#### Directions
Search the material for the string "banner" and copy each line where it occurs.

+ + + + + + +

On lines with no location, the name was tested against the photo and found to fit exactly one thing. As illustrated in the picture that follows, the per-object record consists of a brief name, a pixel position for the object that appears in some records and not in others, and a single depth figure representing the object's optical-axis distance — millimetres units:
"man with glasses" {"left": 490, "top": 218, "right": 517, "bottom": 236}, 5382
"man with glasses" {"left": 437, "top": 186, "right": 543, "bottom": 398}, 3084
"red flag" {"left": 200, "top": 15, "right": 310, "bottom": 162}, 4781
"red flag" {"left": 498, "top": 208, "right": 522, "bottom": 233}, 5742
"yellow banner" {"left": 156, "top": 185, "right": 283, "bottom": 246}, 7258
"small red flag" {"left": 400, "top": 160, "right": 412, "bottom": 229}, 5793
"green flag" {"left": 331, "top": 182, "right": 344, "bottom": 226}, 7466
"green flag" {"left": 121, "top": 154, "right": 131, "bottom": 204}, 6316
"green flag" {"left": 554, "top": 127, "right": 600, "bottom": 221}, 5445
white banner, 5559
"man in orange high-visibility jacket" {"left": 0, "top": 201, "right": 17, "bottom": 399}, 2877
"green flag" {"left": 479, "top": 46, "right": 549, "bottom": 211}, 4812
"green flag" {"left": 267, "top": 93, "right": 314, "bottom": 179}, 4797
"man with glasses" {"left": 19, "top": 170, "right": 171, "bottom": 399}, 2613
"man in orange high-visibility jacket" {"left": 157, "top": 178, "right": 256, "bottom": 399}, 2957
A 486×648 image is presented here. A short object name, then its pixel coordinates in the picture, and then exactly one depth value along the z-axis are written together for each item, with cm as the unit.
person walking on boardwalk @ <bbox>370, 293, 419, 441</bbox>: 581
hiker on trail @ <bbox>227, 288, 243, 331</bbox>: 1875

+ + + + + + +

#### Response area
"yellow banner" {"left": 156, "top": 185, "right": 283, "bottom": 246}, 7258
white banner, 5559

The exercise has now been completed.